CI.OR=exp(summary(my.mod)$coef[num.coef,1]+c(-1, 1)*qnorm(.975)*summary(my.mod)$coef[num.coef,2])

p.OR=summary(my.mod)$coef[num.coef,4]

############# numerical variables

j=10

#the response is numerical
y=dataFiltered[,j]
my.var=dataFiltered[,input$groupingVar]

########### mixed model: including only one variable
my.mod=lmer(y~ as.factor(Measurement) + my.var + (1|PersonID) , na.action=na.omit, data=dataFiltered)

my.summary=summary(my.mod)$coef
num.coef=nrow(my.summary)

beta=summary(my.mod)$coef[num.coef,1]
#CI.beta=summary(my.mod)$coef[2,1]+c(-1, 1)*qnorm(.975)*summary(my.mod)$coef[2,2]
#confidence intervals 
CI.beta=confint(my.mod)[num.coef,]
p.beta=summary(my.mod)$coef[num.coef,5]

Here it would be nice to report also the estimated effect for time, maybe graphically, -- estimates and CI. The relevant data (estimates and CI can be obtained from the output of the model - similarly as done for beta)

Ideally: the user goes to the tab, decides if the analysis should be adjusted for the time of measurement or not - even more ideally: has two options : to use measurement occasion as factor, or to adjust for the number of days since inclusion in the study - the same variable used for the timeline graph. Accordingly to the choice , the appropriate model is fitted

crtahlin commented 10 years ago

To recap, it would be ideal to give user three options:

crtahlin commented 10 years ago

Tables implemented in d7471ab8c0026249f983d7b8b7e14964a248075f.

llaarraa commented 10 years ago

tried it: I get this error ERROR: could not find function ".mixedModel"

crtahlin commented 10 years ago

Will check. But at the moment I have another bug I have to fix first - the output is for the wrong coeficients.

@llaarraa : Does the order of the terms in the model matter (I think it does in principle, but does it matter in our case)? For example, now we have: y~ as.factor(Measurement) + my.var + (1|PersonID) Could we have: y~my.var + as.factor(Measurement) + (1|PersonID)

crtahlin commented 10 years ago

Tables are nearly done - but I am getting a lot of warnings (in the console, not visible to user) when treating variables as binary:

 ...
 Warning in checkConv(attr(opt, "derivs"), opt$par, ctrl = control$checkConv,  :
 Model is nearly unidentifiable: very large eigenvalue
 - Rescale variables?;Model is nearly unidentifiable: large eigenvalue ratio
 - Rescale variables?
 Warning in checkConv(attr(opt, "derivs"), opt$par, ctrl = control$checkConv,  :
 Model failed to converge with max|grad| = 0.228017 (tol = 0.001) 
 ...
crtahlin commented 10 years ago

Tables implemented in d671339e4ed030d26dd12b327e204f53e6abe5da . (Time/measurment do not play much of a role - their coefficients are close to zero?) Graphs remain to be implemented.

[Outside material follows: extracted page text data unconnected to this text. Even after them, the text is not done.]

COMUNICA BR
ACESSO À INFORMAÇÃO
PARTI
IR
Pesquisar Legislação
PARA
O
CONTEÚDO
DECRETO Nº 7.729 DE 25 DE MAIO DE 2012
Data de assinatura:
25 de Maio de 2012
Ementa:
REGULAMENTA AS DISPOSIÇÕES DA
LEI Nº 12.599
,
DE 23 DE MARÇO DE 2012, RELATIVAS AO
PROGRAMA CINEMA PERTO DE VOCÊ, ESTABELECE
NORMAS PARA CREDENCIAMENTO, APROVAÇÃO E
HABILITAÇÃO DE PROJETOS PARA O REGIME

crtahlin commented 10 years ago

Implemented all the graphs in 82d7aa4817ae9b60e85a3724c21824d780649e34, e478f82d5f3c58d5678fc9f749b05523b703d500, c83eef9f72b255b69b2a4bcfac0b7cda82df9a50. Closing issue.

crtahlin commented 10 years ago

Changed some function names, so that they don not start wit ".". Now they get exported and can be "found" by the app. (This was the problem with ".mixedModels" mentioned above somewhere.) Commit 6b1a338b90573d10059adce64784d56e2ca9c37e.

crtahlin commented 10 years ago

After rm(list=ls()) some problems with "treatasBinary=FALSE" combination:

Error in print(plotFixedEffectsofGroupingVar(calculatedStatistics = mixedModelResults()    [["groupingVar"]],  : 
  error in evaluating the argument 'x' in selecting a method for function 'print': Error in     summary(model)$coef[groupingVarCoefName, "Pr(>|t|)"] : 
  subscript out of bounds

Reopening.

crtahlin commented 10 years ago

If I source() the file containing mixedModel() I get no errors. If the function is not sourced, but loaded via the medplot package, than the sumary() function does not return P values, that should be provided by the package lmerTest that extends the lme4 packege. IT looks a though only the summary of lme4 is returned. Although the model objct is of the type merModLmerTest, which is supposedly OK.

Researching what the problem could be... Something with loading the packegages I guess, but at them moment no good ideas.

crtahlin commented 10 years ago

Fixed in bc68daef5b54b1a806220fd54d7207ba5e27a12b . Added explicit use of the right summary() function via lmerTest::summary() call. Closing.

(Not sure why the wrong summary() function was used, since the lmerTest package was loaded after the lme4?)